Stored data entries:
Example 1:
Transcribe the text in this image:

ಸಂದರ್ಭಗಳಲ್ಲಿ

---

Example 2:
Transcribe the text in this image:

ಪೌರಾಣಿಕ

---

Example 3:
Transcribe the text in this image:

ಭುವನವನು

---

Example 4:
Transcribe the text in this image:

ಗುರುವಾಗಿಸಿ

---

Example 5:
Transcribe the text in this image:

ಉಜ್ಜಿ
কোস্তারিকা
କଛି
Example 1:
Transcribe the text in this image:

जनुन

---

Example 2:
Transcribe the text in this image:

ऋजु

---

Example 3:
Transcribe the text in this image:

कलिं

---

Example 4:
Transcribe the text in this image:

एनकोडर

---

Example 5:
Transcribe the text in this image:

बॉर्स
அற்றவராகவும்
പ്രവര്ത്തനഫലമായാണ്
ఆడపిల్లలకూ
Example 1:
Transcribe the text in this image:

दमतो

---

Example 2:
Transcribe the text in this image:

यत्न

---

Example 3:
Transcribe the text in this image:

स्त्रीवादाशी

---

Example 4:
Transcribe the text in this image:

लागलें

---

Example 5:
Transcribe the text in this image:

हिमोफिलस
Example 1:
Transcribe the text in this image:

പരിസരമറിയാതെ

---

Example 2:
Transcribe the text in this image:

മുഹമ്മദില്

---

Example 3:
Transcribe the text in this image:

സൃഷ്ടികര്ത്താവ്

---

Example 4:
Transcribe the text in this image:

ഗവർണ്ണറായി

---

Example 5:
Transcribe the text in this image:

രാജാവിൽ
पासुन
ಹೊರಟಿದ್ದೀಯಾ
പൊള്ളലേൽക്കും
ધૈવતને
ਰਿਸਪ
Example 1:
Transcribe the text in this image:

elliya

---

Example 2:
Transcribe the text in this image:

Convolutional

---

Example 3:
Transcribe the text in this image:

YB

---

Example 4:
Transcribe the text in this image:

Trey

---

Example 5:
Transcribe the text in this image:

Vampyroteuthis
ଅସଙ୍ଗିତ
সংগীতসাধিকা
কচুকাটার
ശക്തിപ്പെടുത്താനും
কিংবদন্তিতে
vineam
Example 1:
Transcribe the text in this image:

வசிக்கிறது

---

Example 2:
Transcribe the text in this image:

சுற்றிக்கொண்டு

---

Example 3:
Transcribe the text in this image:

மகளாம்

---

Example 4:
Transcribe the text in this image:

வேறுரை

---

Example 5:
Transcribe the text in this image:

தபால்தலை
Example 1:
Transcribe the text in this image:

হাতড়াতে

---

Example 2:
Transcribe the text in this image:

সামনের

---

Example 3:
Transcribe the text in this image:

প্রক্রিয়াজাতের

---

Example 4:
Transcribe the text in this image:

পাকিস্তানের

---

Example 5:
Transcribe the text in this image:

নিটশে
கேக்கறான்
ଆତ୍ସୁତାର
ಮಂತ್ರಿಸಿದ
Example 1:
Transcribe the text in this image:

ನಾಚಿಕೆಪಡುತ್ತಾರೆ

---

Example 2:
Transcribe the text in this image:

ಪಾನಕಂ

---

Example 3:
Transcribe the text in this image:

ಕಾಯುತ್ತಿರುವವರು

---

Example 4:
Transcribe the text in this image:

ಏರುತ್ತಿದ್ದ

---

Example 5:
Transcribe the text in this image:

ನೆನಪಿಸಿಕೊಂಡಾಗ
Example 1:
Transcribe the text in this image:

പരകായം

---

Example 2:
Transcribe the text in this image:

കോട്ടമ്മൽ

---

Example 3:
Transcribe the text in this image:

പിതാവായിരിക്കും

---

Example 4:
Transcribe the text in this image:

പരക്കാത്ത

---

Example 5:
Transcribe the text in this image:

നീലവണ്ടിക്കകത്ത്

- _What to work on_: Each entry above must be retyped exactly.

- _Solution for this task_:
Example 1:
Transcribe the text in this image:

ಸಂದರ್ಭಗಳಲ್ಲಿ

---

Example 2:
Transcribe the text in this image:

ಪೌರಾಣಿಕ

---

Example 3:
Transcribe the text in this image:

ಭುವನವನು

---

Example 4:
Transcribe the text in this image:

ಗುರುವಾಗಿಸಿ

---

Example 5:
Transcribe the text in this image:

ಉಜ್ಜಿ
কোস্তারিকা
କଛି
Example 1:
Transcribe the text in this image:

जनुन

---

Example 2:
Transcribe the text in this image:

ऋजु

---

Example 3:
Transcribe the text in this image:

कलिं

---

Example 4:
Transcribe the text in this image:

एनकोडर

---

Example 5:
Transcribe the text in this image:

बॉर्स
அற்றவராகவும்
പ്രവര്ത്തനഫലമായാണ്
ఆడపిల్లలకూ
Example 1:
Transcribe the text in this image:

दमतो

---

Example 2:
Transcribe the text in this image:

यत्न

---

Example 3:
Transcribe the text in this image:

स्त्रीवादाशी

---

Example 4:
Transcribe the text in this image:

लागलें

---

Example 5:
Transcribe the text in this image:

हिमोफिलस
Example 1:
Transcribe the text in this image:

പരിസരമറിയാതെ

---

Example 2:
Transcribe the text in this image:

മുഹമ്മദില്

---

Example 3:
Transcribe the text in this image:

സൃഷ്ടികര്ത്താവ്

---

Example 4:
Transcribe the text in this image:

ഗവർണ്ണറായി

---

Example 5:
Transcribe the text in this image:

രാജാവിൽ
पासुन
ಹೊರಟಿದ್ದೀಯಾ
പൊള്ളലേൽക്കും
ધૈવતને
ਰਿਸਪ
Example 1:
Transcribe the text in this image:

elliya

---

Example 2:
Transcribe the text in this image:

Convolutional

---

Example 3:
Transcribe the text in this image:

YB

---

Example 4:
Transcribe the text in this image:

Trey

---

Example 5:
Transcribe the text in this image:

Vampyroteuthis
ଅସଙ୍ଗିତ
সংগীতসাধিকা
কচুকাটার
ശക്തിപ്പെടുത്താനും
কিংবদন্তিতে
vineam
Example 1:
Transcribe the text in this image:

வசிக்கிறது

---

Example 2:
Transcribe the text in this image:

சுற்றிக்கொண்டு

---

Example 3:
Transcribe the text in this image:

மகளாம்

---

Example 4:
Transcribe the text in this image:

வேறுரை

---

Example 5:
Transcribe the text in this image:

தபால்தலை
Example 1:
Transcribe the text in this image:

হাতড়াতে

---

Example 2:
Transcribe the text in this image:

সামনের

---

Example 3:
Transcribe the text in this image:

প্রক্রিয়াজাতের

---

Example 4:
Transcribe the text in this image:

পাকিস্তানের

---

Example 5:
Transcribe the text in this image:

নিটশে
கேக்கறான்
ଆତ୍ସୁତାର
ಮಂತ್ರಿಸಿದ
Example 1:
Transcribe the text in this image:

ನಾಚಿಕೆಪಡುತ್ತಾರೆ

---

Example 2:
Transcribe the text in this image:

ಪಾನಕಂ

---

Example 3:
Transcribe the text in this image:

ಕಾಯುತ್ತಿರುವವರು

---

Example 4:
Transcribe the text in this image:

ಏರುತ್ತಿದ್ದ

---

Example 5:
Transcribe the text in this image:

ನೆನಪಿಸಿಕೊಂಡಾಗ
Example 1:
Transcribe the text in this image:

പരകായം

---

Example 2:
Transcribe the text in this image:

കോട്ടമ്മൽ

---

Example 3:
Transcribe the text in this image:

പിതാവായിരിക്കും

---

Example 4:
Transcribe the text in this image:

പരക്കാത്ത

---

Example 5:
Transcribe the text in this image:

നീലവണ്ടിക്കകത്ത്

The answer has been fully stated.